My Awesome time with Advent of Code 2020

Purpose

Details the work done for my Advent of Code 2020 repository, including algorithms, tech used, and lessons learned.

Links

Concept

Advent of Code is an advent calendar where you count down the days till Christmas (my most favorite holiday) by solving programming puzzles. It's a great way to sharpen your coding skills, and have a lot of fun at the same time! This was my first year attempting the problems, and I decided to solve the problems in a new language (Go) and ensure I have reasonable test coverage for each of the problems.

Tech used

  • Go(lang): I think I've fallen in love with a language. Great language for backend APIs/microservices, super fast, and love the language simplicity!
  • Gitpod: Awesome web IDE/development platform. It was really simple to use and I'll probably set up other personal projects on it...if only they had good enterprise support! :(

Lessons learned

Chinese remainder theorem

I took number theory in college...but honestly I forgot this existed, and it was only thanks too Google and kind redditors that I was able to solve the problem in a waaay easier way using this theorem. It was also pretty fun to get back into number theory and remember that math and CS do go together pretty dang well.

Recursion

Recursion is some fun stuff. Recursion is some fun stuff. Seriously though, I solved a fair number of the problems using recursion (it's pretty rare that I have a need to use a recursive solution at work), and I forgot how elegant and powerful recursion can be!

Linked lists

Linked lists are a thing, and were perfect for solving a particular calendar problem!

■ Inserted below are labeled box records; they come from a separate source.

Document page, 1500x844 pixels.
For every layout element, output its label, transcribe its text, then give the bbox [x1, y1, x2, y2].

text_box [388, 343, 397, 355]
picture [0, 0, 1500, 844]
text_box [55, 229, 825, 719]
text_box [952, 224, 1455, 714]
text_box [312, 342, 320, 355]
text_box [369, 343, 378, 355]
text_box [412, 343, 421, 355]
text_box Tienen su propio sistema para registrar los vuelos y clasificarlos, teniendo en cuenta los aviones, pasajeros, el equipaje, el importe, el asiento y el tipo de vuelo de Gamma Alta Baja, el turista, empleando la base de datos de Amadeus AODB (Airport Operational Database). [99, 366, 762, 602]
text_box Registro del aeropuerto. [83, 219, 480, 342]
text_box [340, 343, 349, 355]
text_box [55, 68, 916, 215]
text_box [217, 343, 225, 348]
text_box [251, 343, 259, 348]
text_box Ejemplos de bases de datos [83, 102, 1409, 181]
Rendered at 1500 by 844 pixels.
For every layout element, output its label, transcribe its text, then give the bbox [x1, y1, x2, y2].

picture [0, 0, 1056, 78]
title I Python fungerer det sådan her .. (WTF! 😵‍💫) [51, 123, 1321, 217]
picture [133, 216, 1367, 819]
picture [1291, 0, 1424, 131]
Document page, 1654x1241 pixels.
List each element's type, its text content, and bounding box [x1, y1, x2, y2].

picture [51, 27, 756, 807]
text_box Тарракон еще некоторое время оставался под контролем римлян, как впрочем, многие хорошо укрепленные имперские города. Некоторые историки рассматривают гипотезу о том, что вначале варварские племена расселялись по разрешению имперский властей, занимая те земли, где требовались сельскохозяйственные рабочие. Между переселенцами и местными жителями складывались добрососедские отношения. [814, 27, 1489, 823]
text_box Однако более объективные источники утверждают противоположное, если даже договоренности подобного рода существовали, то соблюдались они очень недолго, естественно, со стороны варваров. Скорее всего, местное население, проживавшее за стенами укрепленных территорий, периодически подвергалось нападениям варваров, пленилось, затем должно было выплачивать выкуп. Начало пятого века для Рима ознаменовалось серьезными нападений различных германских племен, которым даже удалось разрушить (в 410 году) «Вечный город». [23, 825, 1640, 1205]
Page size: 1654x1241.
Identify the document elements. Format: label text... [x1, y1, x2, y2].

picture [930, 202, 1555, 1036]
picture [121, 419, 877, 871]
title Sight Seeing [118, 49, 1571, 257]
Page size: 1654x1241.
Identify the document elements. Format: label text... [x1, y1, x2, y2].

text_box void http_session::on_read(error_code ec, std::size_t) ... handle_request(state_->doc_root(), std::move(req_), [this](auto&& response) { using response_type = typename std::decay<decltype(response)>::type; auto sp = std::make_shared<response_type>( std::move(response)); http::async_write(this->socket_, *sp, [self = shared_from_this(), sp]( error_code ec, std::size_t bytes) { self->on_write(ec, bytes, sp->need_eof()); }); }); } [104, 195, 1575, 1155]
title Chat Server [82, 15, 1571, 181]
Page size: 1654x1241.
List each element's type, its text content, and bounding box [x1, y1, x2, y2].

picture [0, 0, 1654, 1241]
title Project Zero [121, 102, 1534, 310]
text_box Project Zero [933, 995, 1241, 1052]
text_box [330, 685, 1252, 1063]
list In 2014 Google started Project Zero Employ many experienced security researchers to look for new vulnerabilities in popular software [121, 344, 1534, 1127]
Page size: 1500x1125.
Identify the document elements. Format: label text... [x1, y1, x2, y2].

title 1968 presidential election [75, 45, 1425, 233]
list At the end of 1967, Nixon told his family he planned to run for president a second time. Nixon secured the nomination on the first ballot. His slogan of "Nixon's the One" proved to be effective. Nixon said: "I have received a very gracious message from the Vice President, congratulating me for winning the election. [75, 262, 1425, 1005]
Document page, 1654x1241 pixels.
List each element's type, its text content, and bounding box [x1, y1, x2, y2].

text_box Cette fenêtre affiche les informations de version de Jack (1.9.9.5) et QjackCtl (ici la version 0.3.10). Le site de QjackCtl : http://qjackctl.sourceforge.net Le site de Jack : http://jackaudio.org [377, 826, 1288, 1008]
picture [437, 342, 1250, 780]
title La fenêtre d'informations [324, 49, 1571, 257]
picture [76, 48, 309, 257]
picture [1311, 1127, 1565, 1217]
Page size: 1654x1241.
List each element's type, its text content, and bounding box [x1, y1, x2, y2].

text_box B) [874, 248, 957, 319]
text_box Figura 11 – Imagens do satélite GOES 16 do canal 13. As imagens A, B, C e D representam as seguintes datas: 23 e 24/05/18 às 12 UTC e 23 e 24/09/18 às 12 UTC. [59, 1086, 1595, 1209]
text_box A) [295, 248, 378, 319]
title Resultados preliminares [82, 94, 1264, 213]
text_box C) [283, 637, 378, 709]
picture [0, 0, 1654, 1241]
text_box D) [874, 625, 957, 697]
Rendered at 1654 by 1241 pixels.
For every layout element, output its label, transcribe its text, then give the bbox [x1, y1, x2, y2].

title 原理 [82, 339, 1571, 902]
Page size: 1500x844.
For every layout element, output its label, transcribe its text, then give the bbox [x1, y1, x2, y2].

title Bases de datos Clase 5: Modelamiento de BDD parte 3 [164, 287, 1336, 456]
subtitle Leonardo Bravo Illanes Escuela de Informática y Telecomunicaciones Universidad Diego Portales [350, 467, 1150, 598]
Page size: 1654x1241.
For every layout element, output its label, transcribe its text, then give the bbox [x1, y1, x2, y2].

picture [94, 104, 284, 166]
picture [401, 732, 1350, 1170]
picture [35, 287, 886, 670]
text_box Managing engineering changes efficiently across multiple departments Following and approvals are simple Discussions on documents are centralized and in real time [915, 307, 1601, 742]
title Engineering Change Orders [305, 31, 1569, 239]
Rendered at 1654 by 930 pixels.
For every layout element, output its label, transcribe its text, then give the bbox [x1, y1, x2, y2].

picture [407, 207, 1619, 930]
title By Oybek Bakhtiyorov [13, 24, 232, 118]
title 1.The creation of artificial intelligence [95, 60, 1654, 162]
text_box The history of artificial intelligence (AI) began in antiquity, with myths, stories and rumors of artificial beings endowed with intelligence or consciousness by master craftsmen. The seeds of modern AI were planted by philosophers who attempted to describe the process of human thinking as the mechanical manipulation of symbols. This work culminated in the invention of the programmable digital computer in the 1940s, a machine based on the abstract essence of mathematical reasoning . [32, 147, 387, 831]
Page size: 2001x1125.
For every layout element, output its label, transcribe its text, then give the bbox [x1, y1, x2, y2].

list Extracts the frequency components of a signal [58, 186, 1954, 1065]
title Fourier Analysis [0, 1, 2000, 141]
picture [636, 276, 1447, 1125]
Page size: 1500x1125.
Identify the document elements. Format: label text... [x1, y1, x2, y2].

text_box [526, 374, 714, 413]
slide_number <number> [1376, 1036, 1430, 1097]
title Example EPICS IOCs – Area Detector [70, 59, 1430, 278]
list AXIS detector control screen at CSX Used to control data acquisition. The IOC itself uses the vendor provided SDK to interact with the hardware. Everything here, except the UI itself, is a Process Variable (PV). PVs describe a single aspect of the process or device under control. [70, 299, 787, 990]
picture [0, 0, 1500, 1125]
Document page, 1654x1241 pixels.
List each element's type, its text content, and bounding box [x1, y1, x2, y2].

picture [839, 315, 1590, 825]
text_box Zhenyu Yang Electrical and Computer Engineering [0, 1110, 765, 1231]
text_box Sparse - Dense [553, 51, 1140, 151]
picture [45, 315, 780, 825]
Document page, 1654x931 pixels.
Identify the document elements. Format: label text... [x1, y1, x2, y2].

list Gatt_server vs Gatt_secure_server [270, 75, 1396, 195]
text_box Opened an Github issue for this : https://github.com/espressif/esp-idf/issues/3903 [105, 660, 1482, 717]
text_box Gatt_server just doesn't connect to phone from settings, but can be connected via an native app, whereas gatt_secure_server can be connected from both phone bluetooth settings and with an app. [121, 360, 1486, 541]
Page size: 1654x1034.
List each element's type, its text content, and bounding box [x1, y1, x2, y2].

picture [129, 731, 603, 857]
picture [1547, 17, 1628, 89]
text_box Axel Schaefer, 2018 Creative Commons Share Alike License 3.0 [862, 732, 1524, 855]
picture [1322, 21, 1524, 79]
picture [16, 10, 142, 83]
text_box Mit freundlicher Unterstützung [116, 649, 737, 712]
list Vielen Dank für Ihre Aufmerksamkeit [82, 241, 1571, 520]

It was pretty fun to create one, and they are interesting...not super useful in a lot of my day to day programming, but should definitely remember that they exist!

Getting help

Honestly I learned a lot from Advent of Code, not just from implementing solutions, but also by getting stumped on problems and finding amazing programmers on reddit who solved it in 5 lines. Or by creating a terrible solution and seeing someone else implement the same solution with a minor tweak that makes it 100X more performant. You can just learn so much from other people, and many of those problems were a good reminder that often asking/looking for help is the best route to learn and solve the problem.